The U.S. government and consumers alike have been questioning gasoline's rise to record price levels and haven't gotten any real answers. Maybe they're just looking down a dead-end road.

How many times have we seen headlines like: "Congress takes aim at high gasoline prices?"

In fact, we ran that on MarketWatch this week. Read the story.

The investigations begin every time consumers cause a ruckus over how much they're paying at the pump to fuel their sport utility vehicles.

Government studies have yet to find that any of the price spikes have come from illegal activity on the part of oil companies.

In 2006, the Federal Trade Commission found examples of price gouging following Hurricane Katrina -- where gasoline was sold above average regional price levels even when the higher prices weren't justified by production, delivery or transportation costs. But it failed to find any instances of illegal market manipulation -- instead blaming the price run up on simple supply-and-demand economics. See archived story.

'No oil company will be hauled into court for price fixing because it is just market forces at work.'

— James Williams, WTRG Economics

Investigations are a given, but what is "equally certain is that Congress will attempt to ignore many of the factors which have contributed to lower refinery output so far this year," said James Williams, an economist at WTRG Economics.

Among those factors are "lingering effects of the 2005 hurricanes, last year's requirement that refiners drop the use of MTBE in gasoline, the requirement for ultra-low sulfur diesel fuel for over-the-road trucking ... higher levels of consumption, [and] difficulties in permitting new refineries, he said. New refineries often face the usual "NIMBY," or not-in-my-back-yard, problems.

" No oil company will be hauled into court for price fixing because it is just market forces at work," Williams said.

Still, story after story on gasoline has talked about putting blame almost solely on the oil companies, accusing them of manipulating the market.

There really is more to that story, and the many factors contributing to the record-fuel prices are what'll keep consumers' costs high in the long run.
Running high and running low

True, consumers have every right to be angry.

The average retail price for a gallon of regular gasoline climbed to $3.221 on Wednesday -- its highest level ever, according to AAA's Daily Fuel Gauge Report -- and the price continues to climb.

That compares to $2.8803 a year earlier, and it's up 52% from two years ago, according to the Oil Price Information Service, which supplies data to motorist group AAA.

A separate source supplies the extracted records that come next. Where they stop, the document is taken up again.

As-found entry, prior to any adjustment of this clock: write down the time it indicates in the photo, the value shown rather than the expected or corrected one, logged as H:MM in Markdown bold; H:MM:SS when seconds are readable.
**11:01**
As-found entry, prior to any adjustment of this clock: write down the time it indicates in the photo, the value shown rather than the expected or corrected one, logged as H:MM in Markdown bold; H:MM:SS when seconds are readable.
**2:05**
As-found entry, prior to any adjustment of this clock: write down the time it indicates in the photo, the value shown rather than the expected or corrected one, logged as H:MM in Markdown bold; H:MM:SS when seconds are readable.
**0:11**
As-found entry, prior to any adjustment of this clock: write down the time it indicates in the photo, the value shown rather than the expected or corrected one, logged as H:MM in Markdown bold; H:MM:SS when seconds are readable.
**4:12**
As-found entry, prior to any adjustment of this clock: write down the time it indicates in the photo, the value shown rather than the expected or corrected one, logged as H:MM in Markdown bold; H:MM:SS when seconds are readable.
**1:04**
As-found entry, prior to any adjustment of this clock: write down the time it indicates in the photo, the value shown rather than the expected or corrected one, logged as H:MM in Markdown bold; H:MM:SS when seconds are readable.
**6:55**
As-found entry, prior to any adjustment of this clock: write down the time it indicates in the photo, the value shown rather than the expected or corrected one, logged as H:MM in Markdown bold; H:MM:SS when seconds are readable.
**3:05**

And last weekend, the Lundberg Survey said the average retail price reached $3.18.

That topped the inflation-adjusted high of $3.15 seen back in 1981, it said.

In the wake of such data, Thomas McCool of the Government Accountability Office has said that the wave of mergers in the oil industry -- 2,600 in the 1990s alone -- have contributed to increases in market concentration in the refining and marketing segments of the nation's petroleum industry.

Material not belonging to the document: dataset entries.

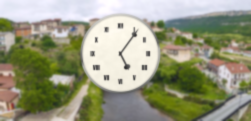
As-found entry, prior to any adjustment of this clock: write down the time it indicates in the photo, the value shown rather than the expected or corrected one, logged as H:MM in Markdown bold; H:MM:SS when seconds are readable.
**5:06**
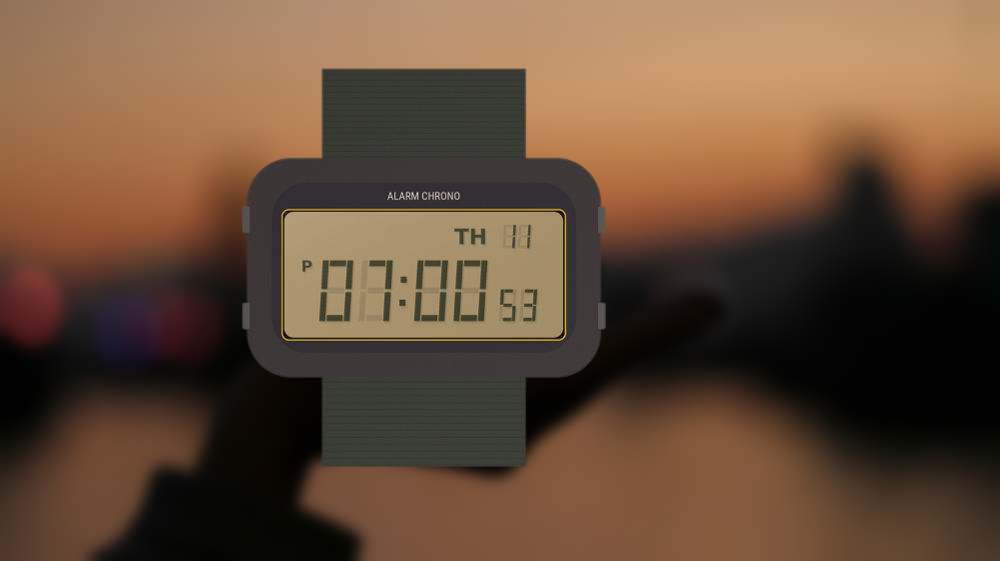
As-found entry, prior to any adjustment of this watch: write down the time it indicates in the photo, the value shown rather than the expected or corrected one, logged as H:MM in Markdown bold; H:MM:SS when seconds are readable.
**7:00:53**
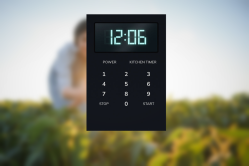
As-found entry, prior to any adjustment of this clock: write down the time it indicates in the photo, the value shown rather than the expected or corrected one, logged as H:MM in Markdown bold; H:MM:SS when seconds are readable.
**12:06**
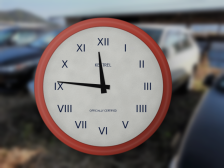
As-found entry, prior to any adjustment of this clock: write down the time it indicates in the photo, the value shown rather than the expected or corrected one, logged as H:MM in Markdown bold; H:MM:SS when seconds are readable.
**11:46**
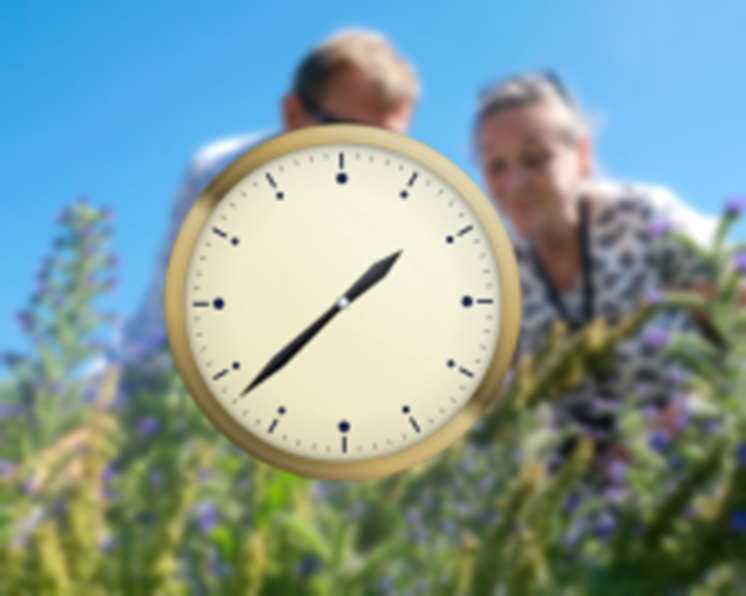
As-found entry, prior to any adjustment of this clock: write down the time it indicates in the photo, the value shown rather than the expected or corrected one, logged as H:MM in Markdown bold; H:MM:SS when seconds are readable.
**1:38**
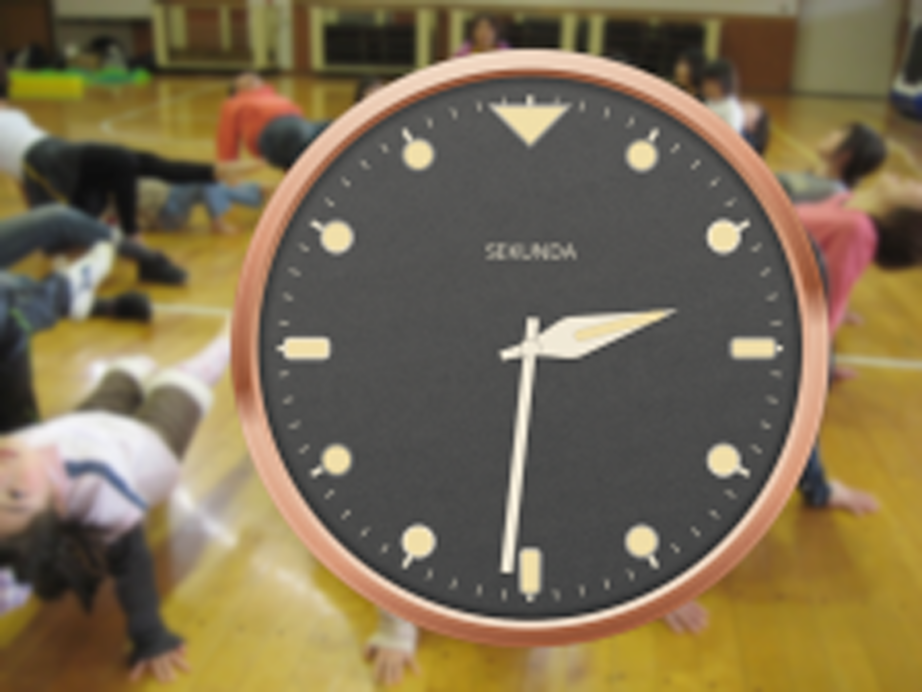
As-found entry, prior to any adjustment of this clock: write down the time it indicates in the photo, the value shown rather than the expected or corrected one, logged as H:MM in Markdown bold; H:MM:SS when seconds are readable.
**2:31**
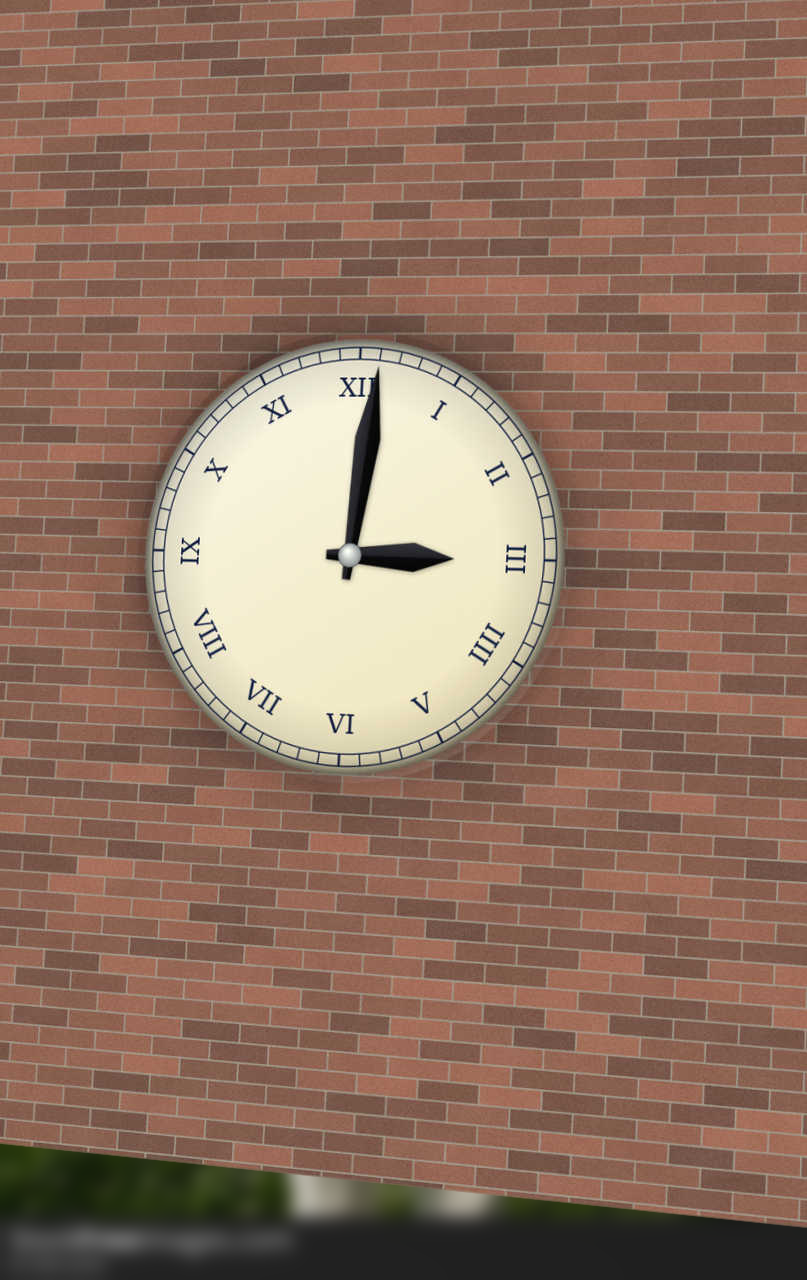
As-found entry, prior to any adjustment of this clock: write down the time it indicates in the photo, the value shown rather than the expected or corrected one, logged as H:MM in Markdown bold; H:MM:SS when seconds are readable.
**3:01**
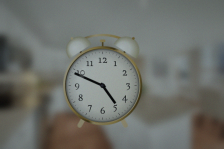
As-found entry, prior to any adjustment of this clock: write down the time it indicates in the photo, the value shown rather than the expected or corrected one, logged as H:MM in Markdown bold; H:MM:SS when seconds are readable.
**4:49**
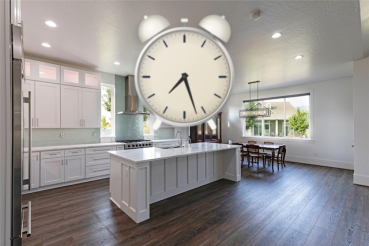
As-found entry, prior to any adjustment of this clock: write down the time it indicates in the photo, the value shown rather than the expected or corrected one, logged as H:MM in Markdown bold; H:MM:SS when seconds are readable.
**7:27**
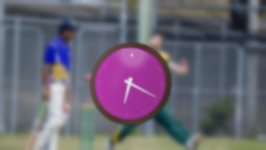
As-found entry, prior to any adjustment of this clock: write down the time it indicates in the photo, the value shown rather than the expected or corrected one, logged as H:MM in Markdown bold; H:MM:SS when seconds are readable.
**6:19**
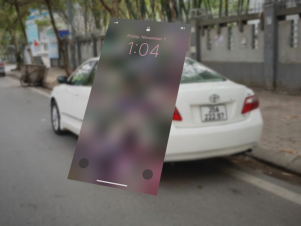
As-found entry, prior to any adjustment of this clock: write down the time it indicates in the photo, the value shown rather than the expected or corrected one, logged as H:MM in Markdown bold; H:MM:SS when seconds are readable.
**1:04**
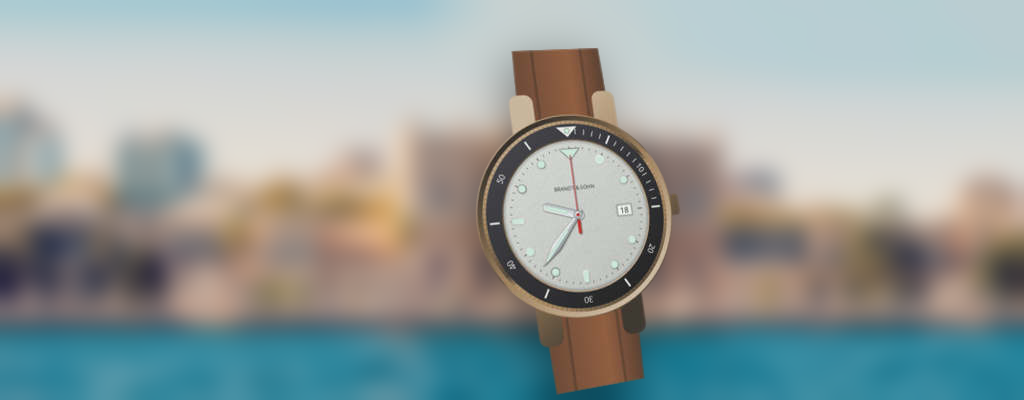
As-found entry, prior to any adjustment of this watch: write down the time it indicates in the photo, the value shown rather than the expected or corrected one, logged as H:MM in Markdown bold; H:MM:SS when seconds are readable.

But Sen. Sam Brownback, R-Kan. argued Wednesday that the price climbs "reflect the operation of the laws of supply and demand -- laws which no amount of legislation or regulation will repeal." See full story.

" The bottom line is that we are growing population, both in the U.S. and the world, our demand for a limited resource is increasing beyond our supply, and price is going up," said Yiorgo Aretos, founder of TheTMPGroup.

U.S. demand for gas is at its highest level in history, oil companies are having difficulty keeping up with supply to meet that demand and new drivers are hitting the roads and staying on them longer -- so "demand is growing incrementally," he said.

Given all that, he calls for the possibility of $5-per-gallon gasoline by the end of the year -- arguably a doomsday scenario.

" It's possible for prices to hit the $5 range, because there is not going to be any great change in what is currently happening right now, yet supply will continue to diminish and demand will continue to rise," said Aretos.

Added to that, longer-term down the road, crude supplies will tighten with violence in Nigeria an ongoing problem, and supplies from Iraq, Iran, Venezuela and Mexico are questionable, said Kevin Kerr, editor of Global Resources Trader, a newsletter of MarketWatch, the publisher of this report.

He doesn't expect the nation's driving habits to change until gasoline is around $8 a gallon. That's the level he expects people to be forced to consider options and lifestyle changes.

" It's coming. It's just a matter of how soon," Kerr said.

Placing blame


Those price levels certainly aren't likely scenarios anytime soon, but the argument for them actually makes sense -- and it's not as simple as placing the blame on the Big Oil companies.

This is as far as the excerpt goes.